# Where's everyone get NorthFace products?



## Polaris425 (Dec 16, 2004)

Wife wants a new jacket... I found a site but it looks SKETCHY...

www.nfoutlet.org ? It's a north face outlet but the prices are so low, they are sketchy low, and if you look at the site's info pages they are all gibberish... seems sketchy. Don't want to waste $ on a scam site but, if those are legit prices then Im going to buy several... lol

Seems too good to be true to me.


----------



## LM83 (Jul 23, 2010)

I buy mine from a local sporting goods store here. Usually 20-30 cheaper than anywhere I've found. 

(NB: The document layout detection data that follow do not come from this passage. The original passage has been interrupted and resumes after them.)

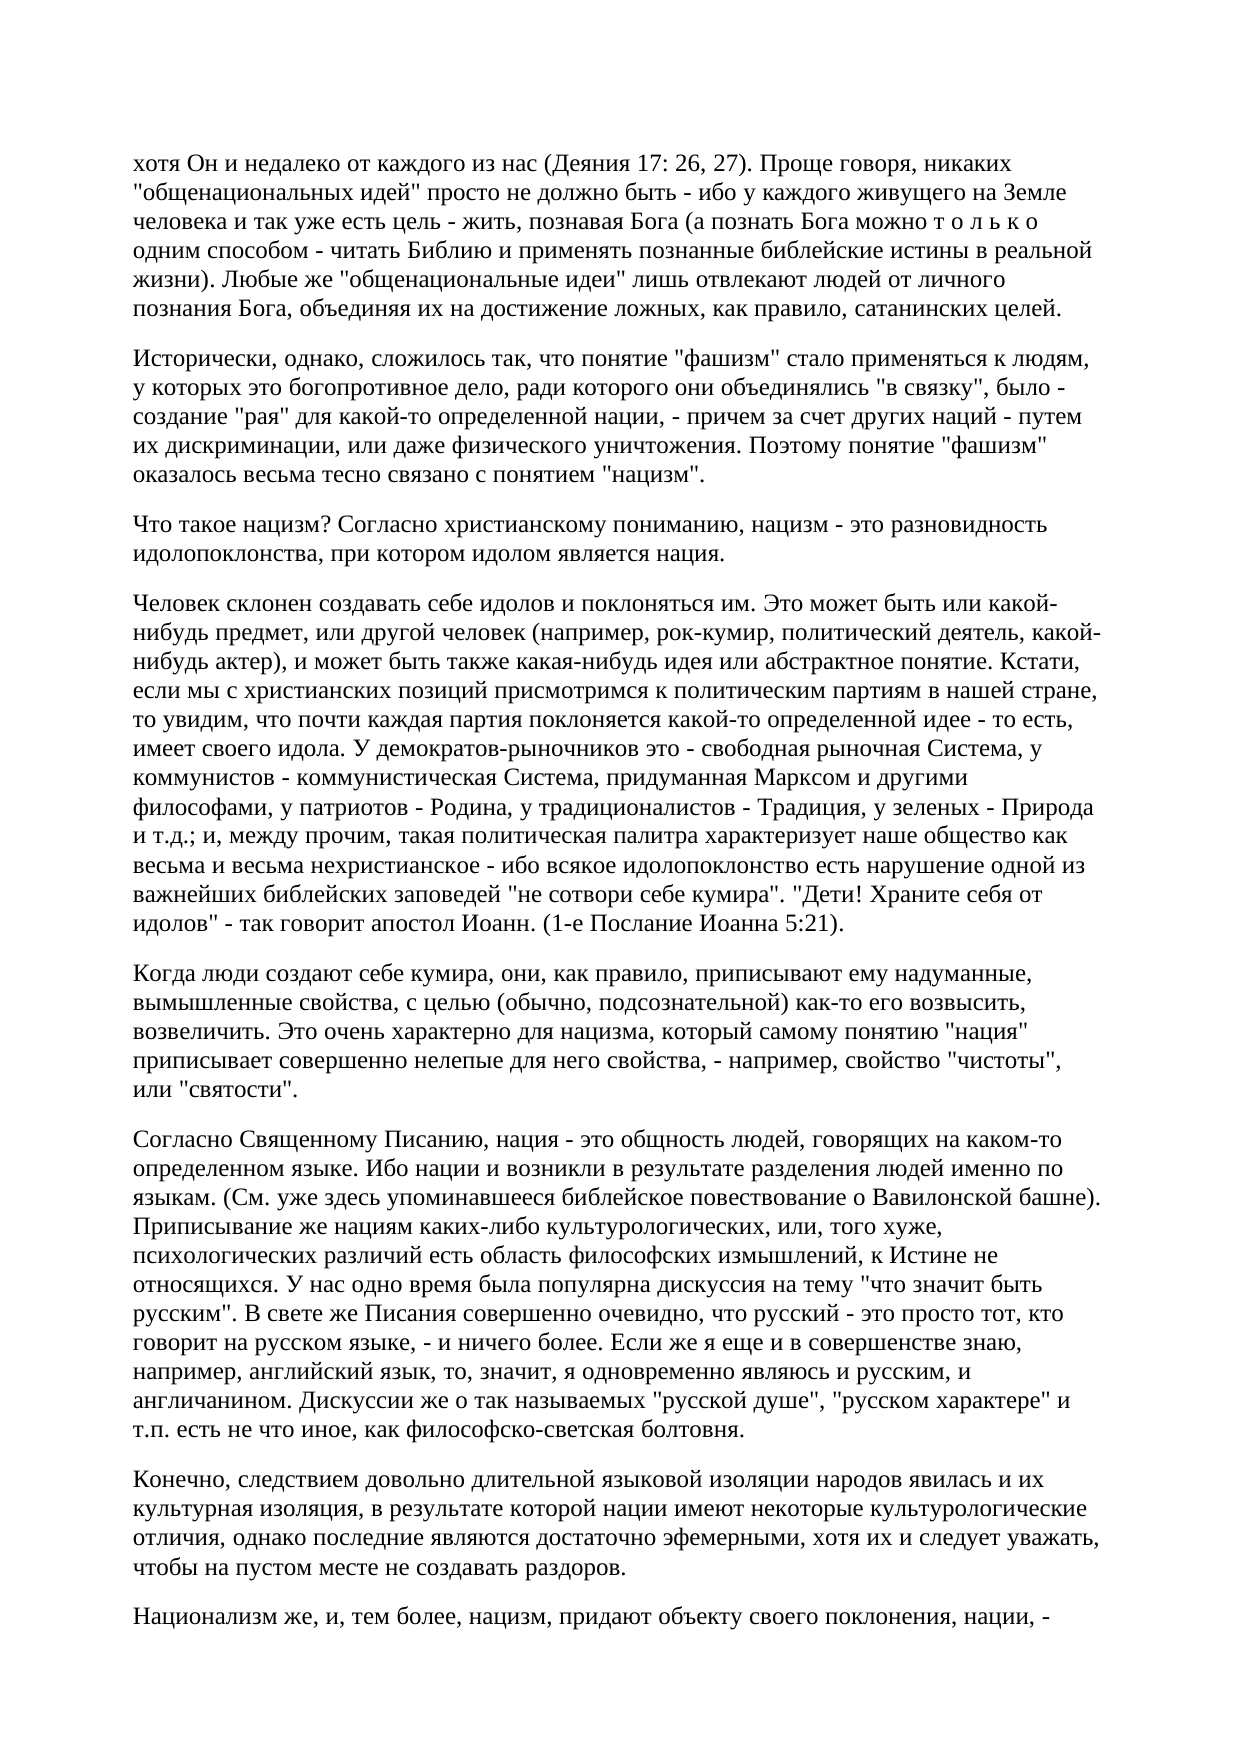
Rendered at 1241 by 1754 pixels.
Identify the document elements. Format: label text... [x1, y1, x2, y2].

text Конечно, следствием довольно длительной языковой изоляции народов явилась и их культурная изоляция, в результате которой нации имеют некоторые культурологические отличия, однако последние являются достаточно эфемерными, хотя их и следует уважать, чтобы на пустом месте не создавать раздоров. [133, 1464, 1108, 1580]
text Что такое нацизм? Согласно христианскому пониманию, нацизм - это разновидность идолопоклонства, при котором идолом является нация. [133, 509, 1108, 567]
text Когда люди создают себе кумира, они, как правило, приписывают ему надуманные, вымышленные свойства, с целью (обычно, подсознательной) как-то его возвысить, возвеличить. Это очень характерно для нацизма, который самому понятию "нация" приписывает совершенно нелепые для него свойства, - например, свойство "чистоты", или "святости". [133, 957, 1108, 1103]
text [133, 1601, 1108, 1630]
text Человек склонен создавать себе идолов и поклоняться им. Это может быть или какой-нибудь предмет, или другой человек (например, рок-кумир, политический деятель, какой-нибудь актер), и может быть также какая-нибудь идея или абстрактное понятие. Кстати, если мы с христианских позиций присмотримся к политическим партиям в нашей стране, то увидим, что почти каждая партия поклоняется какой-то определенной идее - то есть, имеет своего идола. У демократов-рыночников это - свободная рыночная Система, у коммунистов - коммунистическая Система, придуманная Марксом и другими философами, у патриотов - Родина, у традиционалистов - Традиция, у зеленых - Природа и т.д.; и, между прочим, такая политическая палитра характеризует наше общество как весьма и весьма нехристианское - ибо всякое идолопоклонство есть нарушение одной из важнейших библейских заповедей "не сотвори себе кумира". "Дети! Храните себя от идолов" - так говорит апостол Иоанн. (1-е Послание Иоанна 5:21). [133, 588, 1108, 937]
text Согласно Священному Писанию, нация - это общность людей, говорящих на каком-то определенном языке. Ибо нации и возникли в результате разделения людей именно по языкам. (См. уже здесь упоминавшееся библейское повествование о Вавилонской башне). Приписывание же нациям каких-либо культурологических, или, того хуже, психологических различий есть область философских измышлений, к Истине не относящихся. У нас одно время была популярна дискуссия на тему "что значит быть русским". В свете же Писания совершенно очевидно, что русский - это просто тот, кто говорит на русском языке, - и ничего более. Если же я еще и в совершенстве знаю, например, английский язык, то, значит, я одновременно являюсь и русским, и англичанином. Дискуссии же о так называемых "русской душе", "русском характере" и т.п. есть не что иное, как философско-светская болтовня. [133, 1124, 1108, 1443]
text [133, 148, 1108, 322]
text Исторически, однако, сложилось так, что понятие "фашизм" стало применяться к людям, у которых это богопротивное дело, ради которого они объединялись "в связку", было - создание "рая" для какой-то определенной нации, - причем за счет других наций - путем их дискриминации, или даже физического уничтожения. Поэтому понятие "фашизм" оказалось весьма тесно связано с понятием "нацизм". [133, 343, 1108, 488]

Sent from my iPhone using Tapatalk


----------



## Polaris425 (Dec 16, 2004)

Well I think that site is a scam site. Got to be. I emailed NF & they said they never heard of it or had any affiliation with it.


----------



## phreebsd (Dec 16, 2004)

i wish this company was still around


----------



## Polaris425 (Dec 16, 2004)

yeah its a fake. from scambook:

www.nfoutlet.org looks like the North Face company outlet store but it is not. It is an organization in China that may be dealing counterfeit goods. I am working with my credit card company and hope not to lose my $89.
Wish I'd seen this report:
http://www.sitejabber.com/reviews/www.northfaceoutlet.com


----------



## LM83 (Jul 23, 2010)

Man that sucks. 


Sent from my iPhone using Tapatalk


----------



## Polaris425 (Dec 16, 2004)

yeah I figured it was too good to be true. $100 for a $250 jacket... somethings not right.

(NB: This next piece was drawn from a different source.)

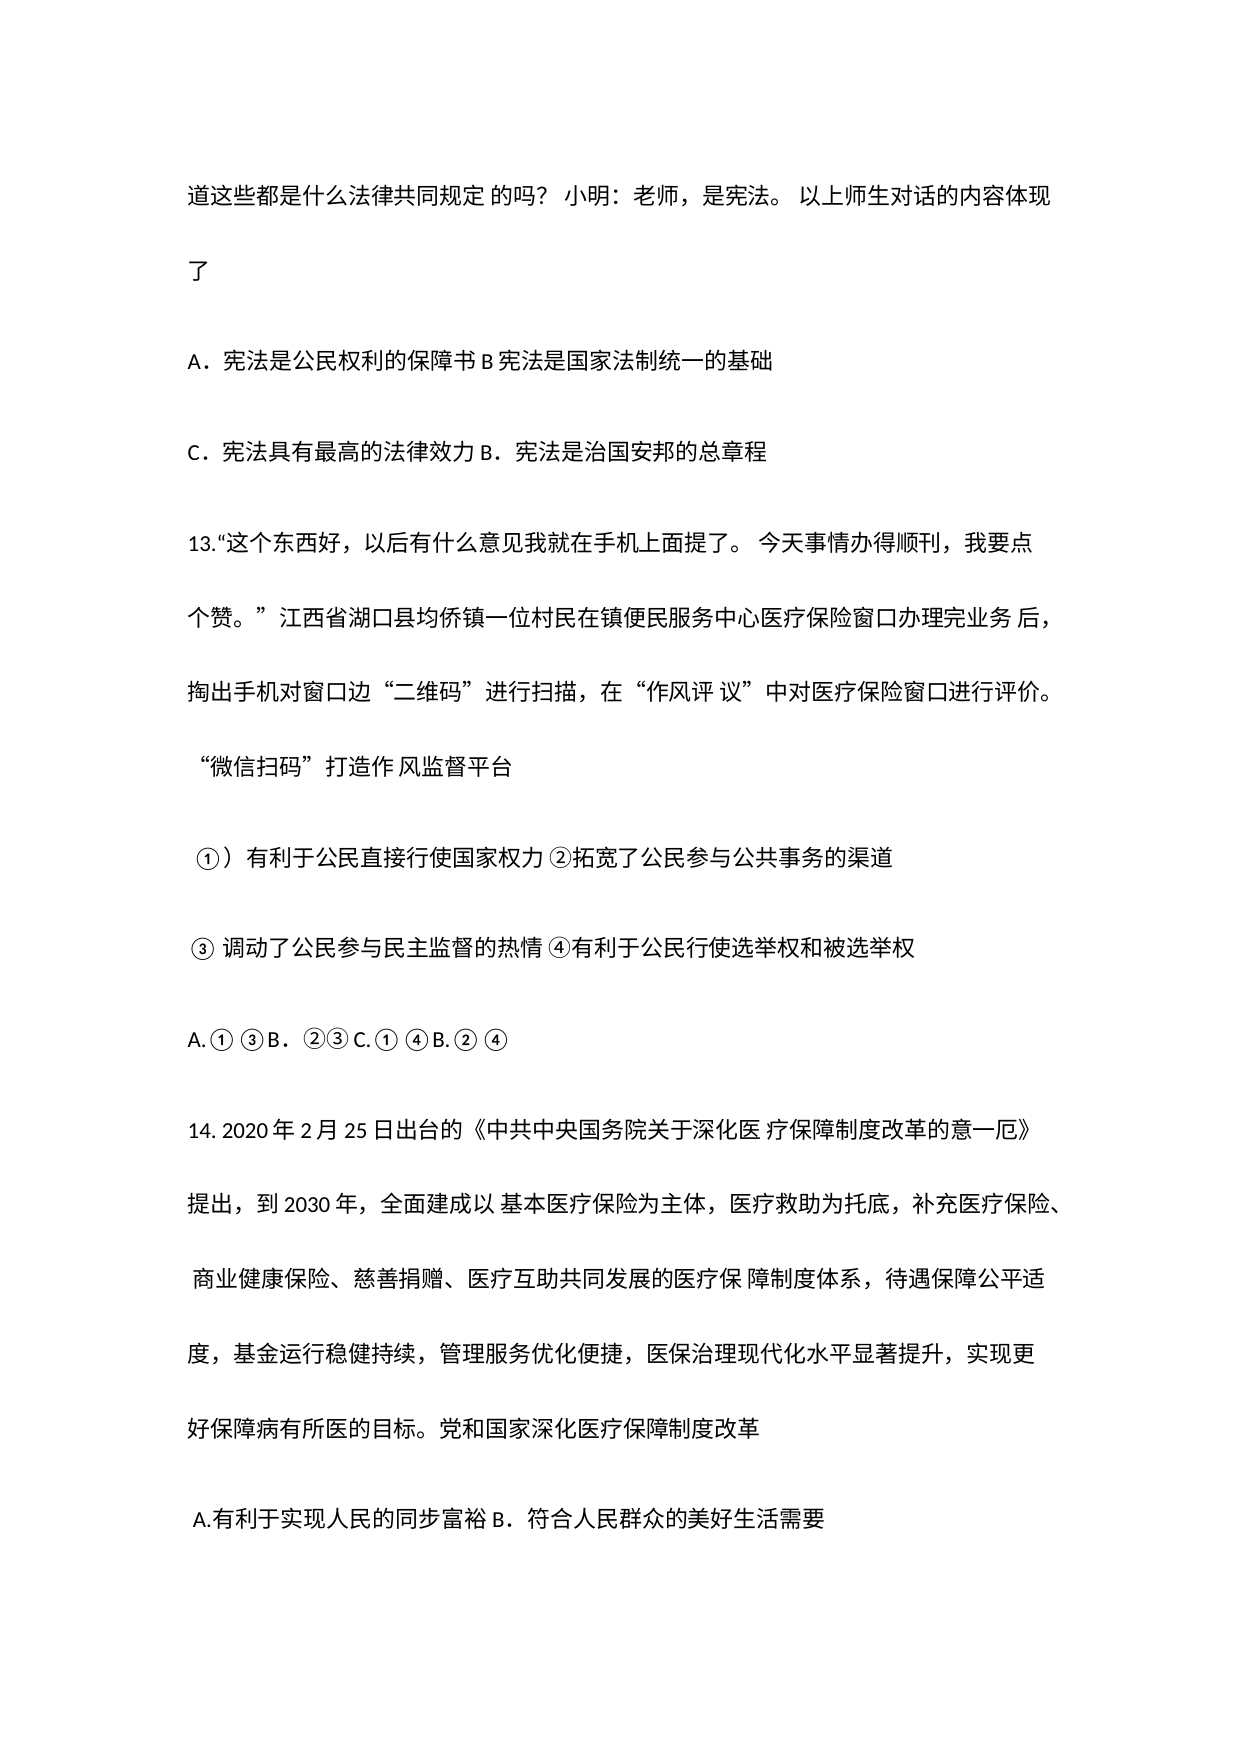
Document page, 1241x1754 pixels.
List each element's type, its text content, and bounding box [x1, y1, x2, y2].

I did however find a different brand @ Bass Pro. Looks just like the north face, same system 3 in 1 for $80 on sale. She'll probably be getting that instead.. lol.


----------



## southernbrute750 (Jul 5, 2011)

I usually see northface at my local bass pro and academy


----------



## nathen53 (Jun 13, 2011)

Sikes and Kohns is were I got mine they have tons of stuff there. Their main one is in troy,Alabama but they might have a internet site.


----------



## Polaris425 (Dec 16, 2004)

nah no website


----------



## Stogi (Feb 24, 2010)

My daughter wanted a NF for her birthday. We went to Basspro and after seeing the prices I told her she was smoking crack if she thought I was going to pay that much for a little flimsy jacket. I only payed $70 for my Carhart . She wound up getting a Columbia for $40


----------



## Polaris425 (Dec 16, 2004)

Yeah. I mean for a kid no way, but an adult who isnt going to grow out of it, it's really not bad for what you get.

3 Jackets essentially, and it has a lifetime warenty. So when you look at it that way $250 isnt bad. I paid $100 for my browning goose-down jacket 15 years ago. I bought it really big, so I can actually still wear it today, and its still in good shape. Even 15 years later. So you get what you pay for.


----------



## KMKjr (Jan 9, 2009)

Every sports store here carries an entire line if it here......but we are up north too...lol


----------



## Polaris425 (Dec 16, 2004)

Well here too but. They are all the same price too lol. I was hoping to find somewhere cheaper online.


----------



## DLB (Oct 8, 2009)

I've bought NorthFace from Cabelas when it's on clearance, but typically they are overpriced.


----------



## nickbdavis21 (May 24, 2010)

www.moosejaw.com has some on sale right now


----------



## Brute650i (Dec 17, 2008)

Backcountry.com has them on sale at certain times


----------